Dr Gunderson says the next step will be validating the CAVES score for other populations.

"This is really a first attempt to have an evidence base to help clinicians know whether a repeat TTE is likely to be helpful," he said.

Decreasing Automatic Use of Telemetry

A team of hospitalists at the Veterans Administration Ann Arbor Healthcare System in Michigan tackled inappropriate heart monitoring (telemetry).

Inappropriate use of telemetry is a problem nationwide, even with American College of Cardiology/American Heart Association (ACC/AHA) guidelines in place since 2004,[6] study coauthor Christopher Michael Petrilli, MD, told Medscape.

In fact, as part of the Choosing Wisely campaign, the Society of Hospital Medicine recommends against using continuous telemetry outside the ICU without a protocol that specifies guidelines for continuation.[7]

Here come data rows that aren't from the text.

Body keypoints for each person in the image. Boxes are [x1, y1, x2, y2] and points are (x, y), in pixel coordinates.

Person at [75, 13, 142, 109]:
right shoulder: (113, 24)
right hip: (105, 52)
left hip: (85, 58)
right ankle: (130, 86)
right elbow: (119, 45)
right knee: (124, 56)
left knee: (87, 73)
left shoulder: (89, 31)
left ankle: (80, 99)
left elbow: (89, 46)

Telemetry is appropriately used, the authors note, after cardiac arrest, on patients who have a high degree of heart block, or on those who just had heart surgery and are in danger of developing serious arrhythmias.

Dr Petrilli, however, said that telemetry is often overused for other patients because many physicians assume that monitoring can only help the patient and that more must be better.

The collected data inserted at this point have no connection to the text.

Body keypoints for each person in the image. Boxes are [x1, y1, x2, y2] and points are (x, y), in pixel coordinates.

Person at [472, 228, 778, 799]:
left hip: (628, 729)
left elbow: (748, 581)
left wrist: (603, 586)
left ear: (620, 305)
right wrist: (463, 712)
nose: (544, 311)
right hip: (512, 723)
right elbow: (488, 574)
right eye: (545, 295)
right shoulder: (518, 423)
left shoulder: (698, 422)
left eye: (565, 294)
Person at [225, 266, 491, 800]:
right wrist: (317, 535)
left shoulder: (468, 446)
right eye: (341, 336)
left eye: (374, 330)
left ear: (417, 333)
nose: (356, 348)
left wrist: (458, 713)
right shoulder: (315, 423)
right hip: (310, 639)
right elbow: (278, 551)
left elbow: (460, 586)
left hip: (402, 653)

The truth, Dr Petrilli says, is that it can harm patients by causing alert fatigue for care providers and contributing to hospital-acquired delirium. Also, tethering patients to machines keeps them from being mobile, and if a tethered patient moves, that motion may look like an arrhythmia and a consult may be required, leading to overtreatment. Not being able to take a shower also decreases quality of life for the patient.

For all of those reasons and the costs that unnecessary telemetry creates, the team created an order set in the electronic health record so that physicians could only choose telemetry if their patients met the guidelines set by the ACC/AHA. The orders also specified a specific time period for the orders. They could be reordered, but a physician would have to actively choose that.

Researchers looked at utilization rates before and after the intervention and then reviewed 294 randomly selected charts after the intervention to make sure that telemetry was used with the appropriate indication for the duration of the stay, not just for what was indicated at admission.[8]

They found that inappropriate use of telemetry went from 23% before the intervention to 10% after. The number of patients monitored continuously from admission to discharge went from 81% to 53% in a year-over-year change from April to October 2016, compared with the same period the year before.

"We knew that if we could see success at the VA, where you use one electronic health record, we could spread it easily to every VA."

Meanwhile, there was no change in the number of inpatient cardiac arrests or medical codes after the order sets were implemented.

The next step for the researchers, he said, is to quantify how much the intervention reduces costs.